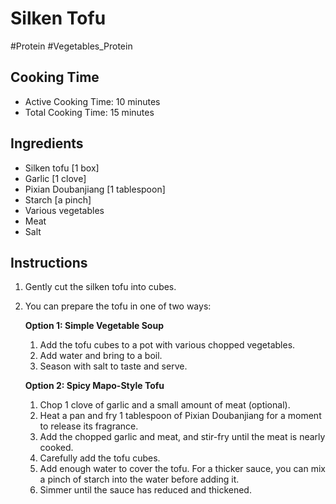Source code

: # Silken Tofu

#Protein #Vegetables_Protein

## Cooking Time

- Active Cooking Time: 10 minutes
- Total Cooking Time: 15 minutes

## Ingredients

- Silken tofu [1 box]
- Garlic [1 clove]
- Pixian Doubanjiang [1 tablespoon]
- Starch [a pinch]
- Various vegetables
- Meat
- Salt

## Instructions

1.  Gently cut the silken tofu into cubes.
2.  You can prepare the tofu in one of two ways:

    **Option 1: Simple Vegetable Soup**
    1.  Add the tofu cubes to a pot with various chopped vegetables.
    2.  Add water and bring to a boil.
    3.  Season with salt to taste and serve.

    **Option 2: Spicy Mapo-Style Tofu**
    1.  Chop 1 clove of garlic and a small amount of meat (optional).
    2.  Heat a pan and fry 1 tablespoon of Pixian Doubanjiang for a moment to release its fragrance.
    3.  Add the chopped garlic and meat, and stir-fry until the meat is nearly cooked.
    4.  Carefully add the tofu cubes.
    5.  Add enough water to cover the tofu. For a thicker sauce, you can mix a pinch of starch into the water before adding it.
    6.  Simmer until the sauce has reduced and thickened.
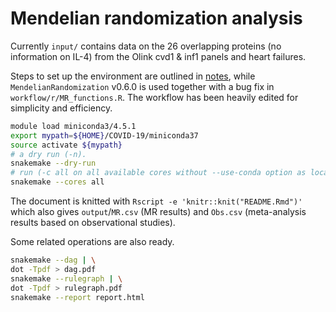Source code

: # Mendelian randomization analysis

Currently `input/` contains data on the 26 overlapping proteins (no information on IL-4) from the Olink cvd1 & inf1 panels and heart failures.

Steps to set up the environment are outlined in [notes](notes/README.md), while `MendelianRandomization` v0.6.0 is used together with a bug fix in `workflow/r/MR_functions.R`. The workflow has been heavily edited for simplicity and efficiency.


```bash
module load miniconda3/4.5.1
export mypath=${HOME}/COVID-19/miniconda37
source activate ${mypath}
# a dry run (-n).
snakemake --dry-run
# run (-c all on all available cores without --use-conda option as local packages are more up-to-date)
snakemake --cores all
```

The document is knitted with `Rscript -e 'knitr::knit("README.Rmd")'` which also gives `output`/`MR.csv` (MR results) and `Obs.csv` (meta-analysis results based on observational studies).

Some related operations are also ready.

```bash
snakemake --dag | \
dot -Tpdf > dag.pdf
snakemake --rulegraph | \
dot -Tpdf > rulegraph.pdf
snakemake --report report.html
```
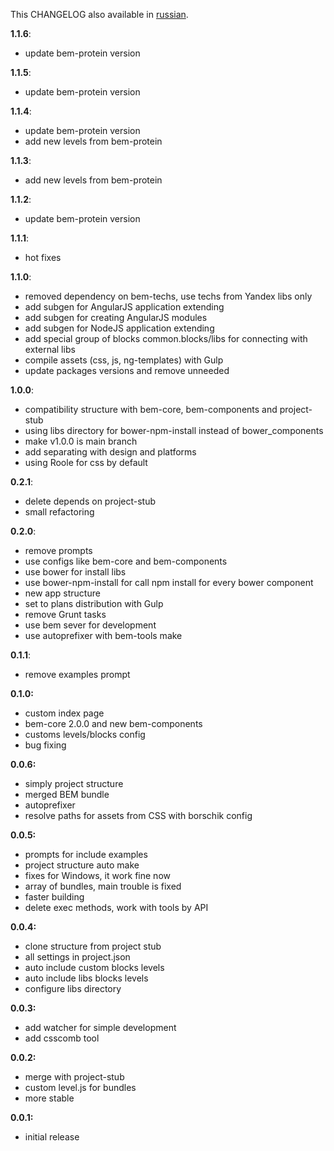 This CHANGELOG also available in [russian](https://github.com/verybigman/generator-bem/blob/master/CHANGELOG.ru.md).

__1.1.6__:

- update bem-protein version

__1.1.5__:

- update bem-protein version

__1.1.4__:

- update bem-protein version
- add new levels from bem-protein

__1.1.3__:

- add new levels from bem-protein

__1.1.2__:

- update bem-protein version

__1.1.1__:

- hot fixes

__1.1.0__:

- removed dependency on bem-techs, use techs from Yandex libs only
- add subgen for AngularJS application extending
- add subgen for creating AngularJS modules
- add subgen for NodeJS application extending
- add special group of blocks common.blocks/libs for connecting with external libs
- compile assets (css, js, ng-templates) with Gulp
- update packages versions and remove unneeded

__1.0.0__:

- compatibility structure with bem-core, bem-components and project-stub
- using libs directory for bower-npm-install instead of bower_components
- make v1.0.0 is main branch
- add separating with design and platforms
- using Roole for css by default

__0.2.1__:

- delete depends on project-stub
- small refactoring

__0.2.0__:

- remove prompts
- use configs like bem-core and bem-components
- use bower for install libs
- use bower-npm-install for call npm install for every bower component
- new app structure
- set to plans distribution with Gulp
- remove Grunt tasks
- use bem sever for development
- use autoprefixer with bem-tools make

__0.1.1__:

- remove examples prompt

__0.1.0:__

- custom index page
- bem-core 2.0.0 and new bem-components
- customs levels/blocks config
- bug fixing

__0.0.6:__

- simply project structure
- merged BEM bundle
- autoprefixer
- resolve paths for assets from CSS with borschik config

__0.0.5:__

- prompts for include examples
- project structure auto make
- fixes for Windows, it work fine now
- array of bundles, main trouble is fixed
- faster building
- delete exec methods, work with tools by API

__0.0.4:__

- clone structure from project stub
- all settings in project.json
- auto include custom blocks levels
- auto include libs blocks levels
- configure libs directory

__0.0.3:__

- add watcher for simple development
- add csscomb tool

__0.0.2:__

- merge with project-stub
- custom level.js for bundles
- more stable

__0.0.1:__

- initial release
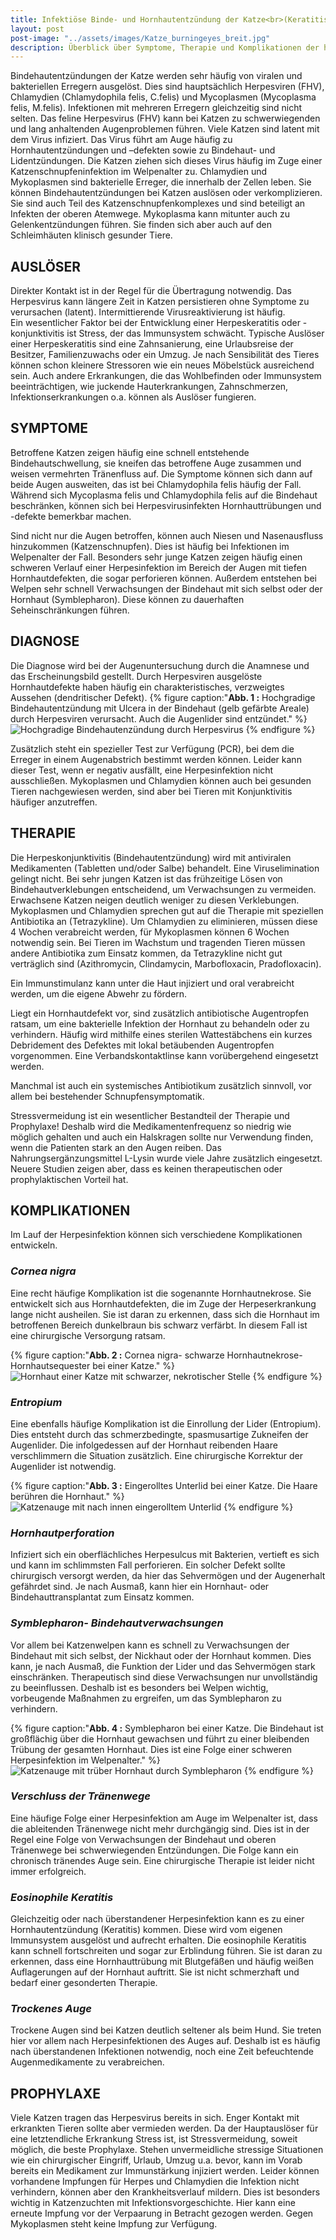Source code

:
 ```yaml
---
title: Infektiöse Binde- und Hornhautentzündung der Katze<br>(Keratitis, Konjunktivitis)
layout: post
post-image: "../assets/images/Katze_burningeyes_breit.jpg"
description: Überblick über Symptome, Therapie und Komplikationen der häufigsten Augenerkrankung.
---
```


Bindehautentzündungen der Katze werden sehr häufig von viralen und bakteriellen Erregern ausgelöst. Dies sind hauptsächlich Herpesviren (FHV), Chlamydien (Chlamydophila felis, C.felis) und Mycoplasmen (Mycoplasma felis, M.felis). Infektionen mit mehreren Erregern gleichzeitig sind nicht selten.
Das feline Herpesvirus (FHV) kann bei Katzen zu schwerwiegenden und lang anhaltenden Augenproblemen führen. Viele Katzen sind latent mit dem Virus infiziert. Das Virus führt am Auge häufig zu Hornhautentzündungen und –defekten sowie zu Bindehaut- und Lidentzündungen. Die Katzen ziehen sich dieses Virus häufig im Zuge einer Katzenschnupfeninfektion im Welpenalter zu.
Chlamydien und Mykoplasmen sind bakterielle Erreger, die innerhalb der Zellen leben. Sie können Bindehautentzündungen bei Katzen auslösen oder verkomplizieren. Sie sind auch Teil des Katzenschnupfenkomplexes und sind beteiligt an Infekten der oberen Atemwege. Mykoplasma kann mitunter auch zu Gelenkentzündungen führen. Sie finden sich aber auch auf den Schleimhäuten klinisch gesunder Tiere. 

<!--excerpt-->

## AUSLÖSER

Direkter Kontakt ist in der Regel für die Übertragung notwendig. Das Herpesvirus kann längere Zeit in Katzen persistieren ohne Symptome zu verursachen (latent). Intermittierende Virusreaktivierung ist häufig.  
Ein wesentlicher Faktor bei der Entwicklung einer Herpeskeratitis oder -konjunktivitis ist Stress, der das Immunsystem schwächt. Typische Auslöser einer Herpeskeratitis sind eine Zahnsanierung, eine Urlaubsreise der Besitzer, Familienzuwachs oder ein Umzug. Je nach Sensibilität des Tieres können schon kleinere Stressoren wie ein neues Möbelstück ausreichend sein. Auch andere Erkrankungen, die das Wohlbefinden oder Immunsystem beeinträchtigen, wie juckende Hauterkrankungen, Zahnschmerzen, Infektionserkrankungen o.a. können als Auslöser fungieren. 

## SYMPTOME

Betroffene Katzen zeigen häufig eine schnell entstehende Bindehautschwellung, sie kneifen das betroffene Auge zusammen und weisen vermehrten Tränenfluss auf. Die Symptome können sich dann auf beide Augen ausweiten, das ist bei Chlamydophila felis häufig der Fall. Während sich Mycoplasma felis und Chlamydophila felis auf die Bindehaut beschränken, können sich bei Herpesvirusinfekten Hornhauttrübungen und -defekte bemerkbar machen.

Sind nicht nur die Augen betroffen, können auch Niesen und Nasenausfluss hinzukommen (Katzenschnupfen). Dies ist häufig bei Infektionen im Welpenalter der Fall. Besonders sehr junge Katzen zeigen häufig einen schweren Verlauf einer Herpesinfektion im Bereich der Augen mit tiefen Hornhautdefekten, die sogar perforieren können. Außerdem entstehen bei Welpen sehr schnell Verwachsungen der Bindehaut mit sich selbst oder der Hornhaut (Symblepharon). Diese können zu dauerhaften Seheinschränkungen führen. 

## DIAGNOSE

Die Diagnose wird bei der Augenuntersuchung durch die Anamnese und das Erscheinungsbild gestellt. Durch Herpesviren ausgelöste Hornhautdefekte haben häufig ein charakteristisches, verzweigtes Aussehen (dendritischer Defekt). 
{% figure caption:"**Abb. 1 :** Hochgradige Bindehautentzündung mit Ulcera in der Bindehaut (gelb gefärbte Areale) durch Herpesviren verursacht. Auch die Augenlider sind entzündet." %}
![Hochgradige Bindehautenzündung durch Herpesvirus](../assets/images/FHV3.jpg)
{% endfigure %}

Zusätzlich steht ein spezieller Test zur Verfügung (PCR), bei dem die Erreger in einem Augenabstrich bestimmt werden können. Leider kann dieser Test, wenn er negativ ausfällt, eine Herpesinfektion nicht ausschließen. Mykoplasmen und Chlamydien können auch bei gesunden Tieren nachgewiesen werden, sind aber bei Tieren mit Konjunktivitis häufiger anzutreffen.

## THERAPIE

Die Herpeskonjunktivitis (Bindehautentzündung) wird mit antiviralen Medikamenten (Tabletten und/oder Salbe) behandelt. Eine Viruselimination gelingt nicht. Bei sehr jungen Katzen ist das frühzeitige Lösen von Bindehautverklebungen entscheidend, um Verwachsungen zu vermeiden. Erwachsene Katzen neigen deutlich weniger zu diesen Verklebungen. 
Mykoplasmen und Chlamydien sprechen gut auf die Therapie mit speziellen Antibiotika an (Tetrazykline). Um Chlamydien zu eliminieren, müssen diese 4 Wochen verabreicht werden, für Mykoplasmen können 6 Wochen notwendig sein. Bei Tieren im Wachstum und tragenden Tieren müssen andere Antibiotika zum Einsatz kommen, da Tetrazykline nicht gut verträglich sind (Azithromycin, Clindamycin, Marbofloxacin, Pradofloxacin). 

Ein Immunstimulanz kann unter die Haut injiziert und oral verabreicht werden, um die eigene Abwehr zu fördern. 

Liegt ein Hornhautdefekt vor, sind zusätzlich antibiotische Augentropfen ratsam, um eine bakterielle Infektion der Hornhaut zu behandeln oder zu verhindern. Häufig wird mithilfe eines sterilen Wattestäbchens ein kurzes Debridement des Defektes mit lokal betäubenden Augentropfen vorgenommen. Eine Verbandskontaktlinse kann vorübergehend eingesetzt werden. 

Manchmal ist auch ein systemisches Antibiotikum zusätzlich sinnvoll, vor allem bei bestehender Schnupfensymptomatik. 

Stressvermeidung ist ein wesentlicher Bestandteil der Therapie und Prophylaxe! Deshalb wird die Medikamentenfrequenz so niedrig wie möglich gehalten und auch ein Halskragen sollte nur Verwendung finden, wenn die Patienten stark an den Augen reiben. 
Das Nahrungsergänzungsmittel L-Lysin wurde viele Jahre zusätzlich eingesetzt. Neuere Studien zeigen aber, dass es keinen therapeutischen oder prophylaktischen Vorteil hat. 

## KOMPLIKATIONEN

Im Lauf der Herpesinfektion können sich verschiedene Komplikationen entwickeln. 

### _Cornea nigra_ 

Eine recht häufige Komplikation ist die sogenannte Hornhautnekrose. Sie entwickelt sich aus Hornhautdefekten, die im Zuge der Herpeserkrankung lange nicht ausheilen. Sie ist daran zu erkennen, dass sich die Hornhaut im betroffenen Bereich dunkelbraun bis schwarz verfärbt. In diesem Fall ist eine chirurgische Versorgung ratsam.

{% figure caption:"**Abb. 2 :** Cornea nigra- schwarze Hornhautnekrose- Hornhautsequester bei einer Katze." %}
![Hornhaut einer Katze mit schwarzer, nekrotischer Stelle](../assets/images/cornea_nigra4.jpg)
{% endfigure %}

### _Entropium_ 

Eine ebenfalls häufige Komplikation ist die Einrollung der Lider (Entropium). Dies entsteht durch das schmerzbedingte, spasmusartige Zukneifen der Augenlider. Die infolgedessen auf der Hornhaut reibenden Haare verschlimmern die Situation zusätzlich. Eine chirurgische Korrektur der Augenlider ist notwendig. 

{% figure caption:"**Abb. 3 :** Eingerolltes Unterlid bei einer Katze. Die Haare berühren die Hornhaut." %}
![Katzenauge mit nach innen eingerolltem Unterlid](../assets/images/entropium1.jpg)
{% endfigure %}

### _Hornhautperforation_ 

Infiziert sich ein oberflächliches Herpesulcus mit Bakterien, vertieft es sich und kann im schlimmsten Fall perforieren. Ein solcher Defekt sollte chirurgisch versorgt werden, da hier das Sehvermögen und der Augenerhalt gefährdet sind. Je nach Ausmaß, kann hier ein Hornhaut- oder Bindehauttransplantat zum Einsatz kommen. 

### _Symblepharon- Bindehautverwachsungen_ 

Vor allem bei Katzenwelpen kann es schnell zu Verwachsungen der Bindehaut mit sich selbst, der Nickhaut oder der Hornhaut kommen. Dies kann, je nach Ausmaß, die Funktion der Lider und das Sehvermögen stark einschränken. Therapeutisch sind diese Verwachsungen nur unvollständig zu beeinflussen. Deshalb ist es besonders bei Welpen wichtig, vorbeugende Maßnahmen zu ergreifen, um das Symblepharon zu verhindern. 

{% figure caption:"**Abb. 4 :** Symblepharon bei einer Katze. Die Bindehaut ist großflächig über die Hornhaut gewachsen und führt zu einer bleibenden Trübung der gesamten Hornhaut. Dies ist eine Folge einer schweren Herpesinfektion im Welpenalter." %}
![Katzenauge mit trüber Hornhaut durch Symblepharon](../assets/images/FHV2.jpg)
{% endfigure %}

### _Verschluss der Tränenwege_ 

Eine häufige Folge einer Herpesinfektion am Auge im Welpenalter ist, dass die ableitenden Tränenwege nicht mehr durchgängig sind. Dies ist in der Regel eine Folge von Verwachsungen der Bindehaut und oberen Tränenwege bei schwerwiegenden Entzündungen. Die Folge kann ein chronisch tränendes Auge sein. Eine chirurgische Therapie ist leider nicht immer erfolgreich. 

### _Eosinophile Keratitis_ 

Gleichzeitig oder nach überstandener Herpesinfektion kann es zu einer Hornhautentzündung (Keratitis) kommen. Diese wird vom eigenen Immunsystem ausgelöst und aufrecht erhalten. Die eosinophile Keratitis kann schnell fortschreiten und sogar zur Erblindung führen. Sie ist daran zu erkennen, dass eine Hornhauttrübung mit Blutgefäßen und häufig weißen Auflagerungen auf der Hornhaut auftritt. Sie ist nicht schmerzhaft und bedarf einer gesonderten Therapie. 

### _Trockenes Auge_ 

Trockene Augen sind bei Katzen deutlich seltener als beim Hund. Sie treten hier vor allem nach Herpesinfektionen des Auges auf. Deshalb ist es häufig nach überstandenen Infektionen notwendig, noch eine Zeit befeuchtende Augenmedikamente zu verabreichen. 

## PROPHYLAXE

Viele Katzen tragen das Herpesvirus bereits in sich. Enger Kontakt mit erkrankten Tieren sollte aber vermieden werden. Da der Hauptauslöser für eine letztendliche Erkrankung Stress ist, ist Stressvermeidung, soweit möglich, die beste Prophylaxe. Stehen unvermeidliche stressige Situationen wie ein chirurgischer Eingriff, Urlaub, Umzug u.a. bevor, kann im Vorab bereits ein Medikament zur Immunstärkung injiziert werden.
Leider können vorhandene Impfungen für Herpes und Chlamydien die Infektion nicht verhindern, können aber den Krankheitsverlauf mildern. Dies ist besonders wichtig in Katzenzuchten mit Infektionsvorgeschichte. Hier kann eine erneute Impfung vor der Verpaarung in Betracht gezogen werden. Gegen Mykoplasmen steht keine Impfung zur Verfügung.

**The problem**
Whatever else the listing above holds, retype exactly only the lines from the one containing "## DIAGNOSE" to the one containing "Die Herpeskonjunktivitis (Bindehautentzündung)", both ends kept.

**Written reply**
## DIAGNOSE

Die Diagnose wird bei der Augenuntersuchung durch die Anamnese und das Erscheinungsbild gestellt. Durch Herpesviren ausgelöste Hornhautdefekte haben häufig ein charakteristisches, verzweigtes Aussehen (dendritischer Defekt). 
{% figure caption:"**Abb. 1 :** Hochgradige Bindehautentzündung mit Ulcera in der Bindehaut (gelb gefärbte Areale) durch Herpesviren verursacht. Auch die Augenlider sind entzündet." %}
![Hochgradige Bindehautenzündung durch Herpesvirus](../assets/images/FHV3.jpg)
{% endfigure %}

Zusätzlich steht ein spezieller Test zur Verfügung (PCR), bei dem die Erreger in einem Augenabstrich bestimmt werden können. Leider kann dieser Test, wenn er negativ ausfällt, eine Herpesinfektion nicht ausschließen. Mykoplasmen und Chlamydien können auch bei gesunden Tieren nachgewiesen werden, sind aber bei Tieren mit Konjunktivitis häufiger anzutreffen.

## THERAPIE

Die Herpeskonjunktivitis (Bindehautentzündung) wird mit antiviralen Medikamenten (Tabletten und/oder Salbe) behandelt. Eine Viruselimination gelingt nicht. Bei sehr jungen Katzen ist das frühzeitige Lösen von Bindehautverklebungen entscheidend, um Verwachsungen zu vermeiden. Erwachsene Katzen neigen deutlich weniger zu diesen Verklebungen. 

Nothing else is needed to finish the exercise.